The evidence for the humanities' commercial viability abounds. The AAC+U and NCHEMS released a report in January 2014 documenting the long-term viability of liberal arts degrees in the job market. Our Club panelists noted anecdotal evidence that senior business leaders hire liberal arts grads for the broad-minded soft skills that aren't taught in business schools. Check out the Council of Independent Colleges' Power of Liberal Arts for confirmation that the humanities add value in business. It looks like English majors offer way more than a punch line for sketches on Garrison Keillor's A Prairie Home Companion.

One comment about successfully marketing museum visits to families was notable for what it implied about business. The tactic is viable because a live experience with loved ones is immediately shareable with what sociologists call an affinity group. Social media enables individuals to share their atomized experiences, but a photo of several family members allows sharing to instantly cross two or more affinity networks. Hey folks, that's the kind of business insight a non-humanities major like me brings to the table.

Given information:

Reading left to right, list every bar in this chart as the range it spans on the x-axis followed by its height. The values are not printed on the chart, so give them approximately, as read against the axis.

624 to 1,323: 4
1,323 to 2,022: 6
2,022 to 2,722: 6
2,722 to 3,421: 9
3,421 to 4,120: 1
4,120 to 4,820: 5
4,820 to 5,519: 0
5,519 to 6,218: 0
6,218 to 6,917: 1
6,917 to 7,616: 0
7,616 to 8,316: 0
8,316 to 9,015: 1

Assigned task A: Reproduce the liberal arts passage word for word, beginning at "One comment about" and stopping after "to the table.".
Assigned task B: Pick up the liberal arts passage after its final sentence and keep writing it.
The rows have no connection to the liberal arts passage.

Answer space A:
One comment about successfully marketing museum visits to families was notable for what it implied about business. The tactic is viable because a live experience with loved ones is immediately shareable with what sociologists call an affinity group. Social media enables individuals to share their atomized experiences, but a photo of several family members allows sharing to instantly cross two or more affinity networks. Hey folks, that's the kind of business insight a non-humanities major like me brings to the table.

Answer space B:
I am a fairly recent convert to the conversion of STEM education to STEAM, inclusive of the "A" for arts. I first noticed this change underway when I attended the Maker Faire Bay Area in 2013 and I was skeptical of its intent. I had gone from skepticism to acceptance at DesignCon 2014 because STEAM can prompt engineers to be more than linear thinkers. Technical domain experts increasingly realize that the STEAM paradigm incorporates the added value of the humanities.

There is enough room in the digital age for potentially unlimited attention to the humanities. The panel's Silicon Valley executive who performs commercially viable music after hours brings the quality focus and businesslike work ethic that the rest of the arts community should absorb. People working hybrid careers are the bridges between all of these worlds.

I still think some traditional academics will be very frustrated as MOOCs push traditional classroom education into obsolescence, regardless of whether Common Core's Socratic methods catch fire in classrooms. I'm pretty sure an AI avatar on a tablet can machine-learn its way through enough online interactions to make a simulacrum of Socratic instruction viable in MOOC curricula. I look forward to the first AI-driven MOOC platform that goes IPO. The humanities can finally enable money-making 21st Century enterprises.